UW News

May 26, 2005

Christine Ingebritsen named acting dean of undergraduate education

Christine Ingebritsen has been named acting dean and acting vice provost in the Office of Undergraduate Education. Ingebritsen, who was formerly associate dean of the office, is also an associate professor of Scandinavian Studies. She will be filling the position formerly held by George Bridges, who will become president of Whitman College in July.


“This is a wonderful opportunity for me to play a leadership role in an area that I care about,” Ingebritsen said of the appointment.


Ingebritsen has been associate dean for the past two years, during which she has been involved in such projects as developing learning goals across the campus and preparing the accreditation report; putting together the Office of Undergraduate Education’s diversity appraisal report for Rusty Barcelo, vice president for minority affairs; and serving as the point person for teaching academy programs.


Recruited to the Office of Undergraduate Education by Bridges, Ingebritsen said she took the associate dean position partly because she “cares deeply” about teaching. “So this seemed like a good fit with my passions, and I also really came to work for George, because I respect him very much in recognizing excellence in teaching, and in reaching out to faculty and supporting them.”

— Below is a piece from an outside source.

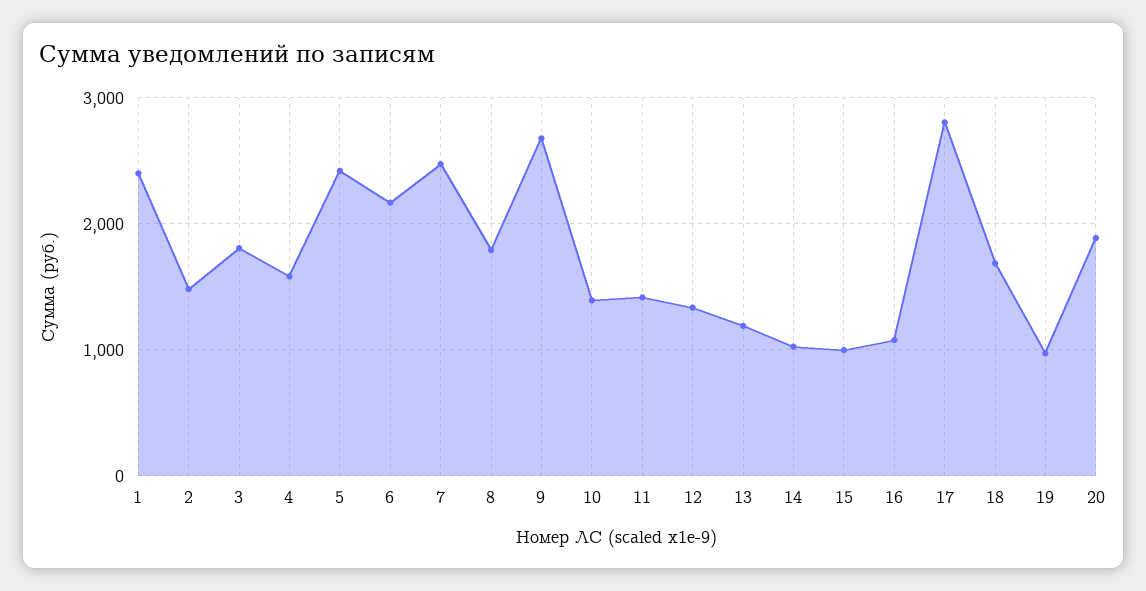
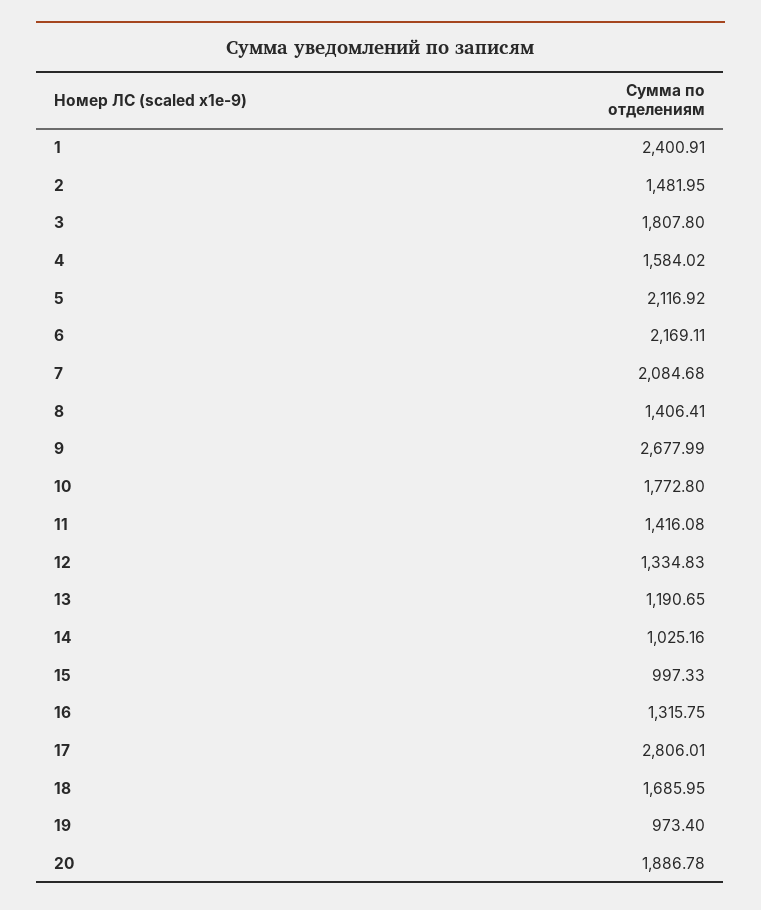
5: 2400 -> 2116.92
7: 2500 -> 2084.68
8: 1800 -> 1406.41
10: 1400 -> 1772.8
16: 1100 -> 1315.75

Ingebritsen came to the UW in 1992 fresh out of graduate school at Cornell, attracted by the University’s strengths in international studies, Scandinavian studies and political science. She is a political scientist whose expertise is in Scandinavian foreign policy.


So it’s not surprising that one of the things Ingebritsen would like to do in her role as acting dean is to focus on global learning opportunities. “I would like to make faculty members more aware of the opportunities for them to take students to international sites, to places where they are doing research and to build out our undergraduate research program to include international research opportunities that are modeled after the Friday Harbor lab experience,” she said.


A second item on Ingebritsen’s agenda for undergraduate education is a program similar to one she experienced as an undergraduate at a small liberal arts school — a pre-orientation outing.


“Students who are new to the University will be invited to go, for example, on a bike trip with a staff or faculty member, to get to know the city,” Ingebritsen explained. “It helps to make the institution feel smaller; it helps students to understand the place even before they take their first class and to connect with other students.”


The program will be piloted in the fall during Dawg Daze, with Stan Chernicoff, assistant dean for academic support in the undergraduate education office, in charge.


Ingebritsen said the undergraduate education office will also be looking at two recent reports as it plots its future. One is an external review of advising across the campus. “That’s something our new president is concerned about,” she said, “that we be better coordinated, that we have more contact points with students, that we emulate peer institutions who are doing this differently than we are.”


The second is a program review of the honors program. Ingebritsen said the office would like to find a way to grow the program and to better involve faculty across the campus.


The office is also participating in an Undergraduate Education Working Group along with representatives from Student Affairs. With the impending retirement of Ernest Morris, vice president for student affairs, and the expected arrival of a new provost soon, the time is right to conduct “an open discussion of what we can do to better serve our students and faculty,” Ingebritsen said.


She said the search for a new dean of undergraduate education won’t get under way until next January, and she won’t know until then whether she wants to be a candidate. But in the meantime, she’s looking forward to the job.


“I’m excited to have the opportunity to play this role, particularly at this moment, with an incoming provost,” Ingebritsen said. “We have a president who cares about the undergraduate learning experience, and he’s communicated that to us. So I think this is an opportunity to redirect our energies, continue our strengths and serve our undergraduates in important ways. We’re not just keeping the lights on.”